Olson doesn’t have a new job lined up yet, he said, explaining that he felt more comfortable seeking out his next role while not working as Treasury CIO so there are no ethical questions or misperceptions.
“I did not leave to take a specific role. I’ve been in the federal government now for 18 years … So it’s been an excellent run. But I think it’s time to do something different,” he said. “And the past 18 months have been pretty intense with remote work, the pandemic, a new administration, SolarWinds. So what I wanted to do is look at the things that I’ve learned, accomplished over the past 15, almost 20 years here in the federal government and think about where to apply those next.”
Treasury is also looking for Olson’s replacement, posting a job listing for a new CIO on USAJOBS recently. Until then, Tony Arcadi, the department’s associate CIO for infrastructure and operations, has stepped in as acting CIO.

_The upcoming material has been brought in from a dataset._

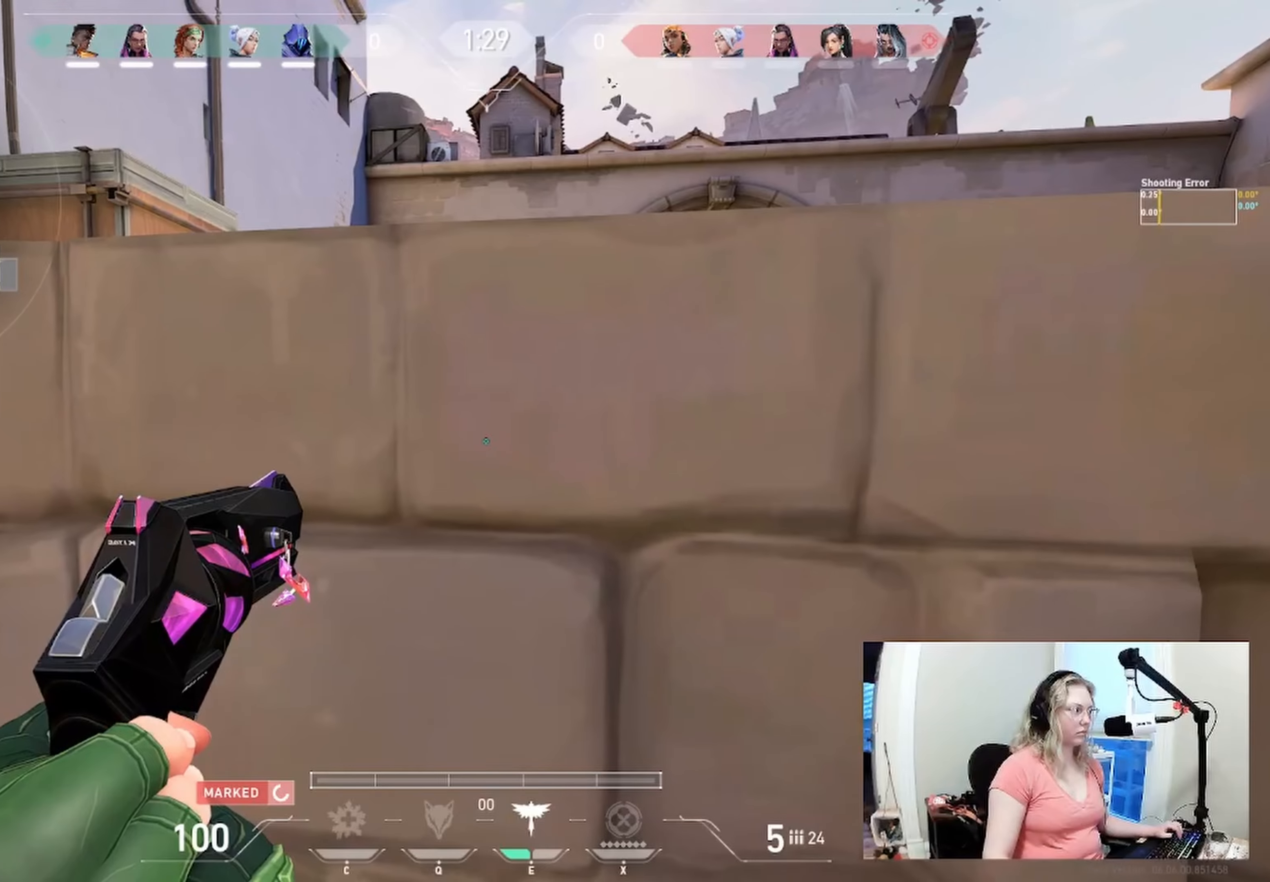
{"keys": ["a", "s"], "events": [[384, "s", "down"], [434, "a", "down"]]}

For whoever takes the CIO job in a permanent capacity, Olson has some parting advice: Don’t get distracted by shiny objects, and don’t be afraid to borrow good ideas.
“I’ve just seen a lot of CIOs or executive technology executives in my time get distracted by shiny objects, and I fundamentally believe the job is about the essentials and the priorities,” he said. “There is so much opportunity to improve the federal technology without necessarily stepping onto the bleeding edge and taking those risks. And sort of simply adopting what are very proven best practices in other federal agencies or nonprofit domains or within private sector companies.”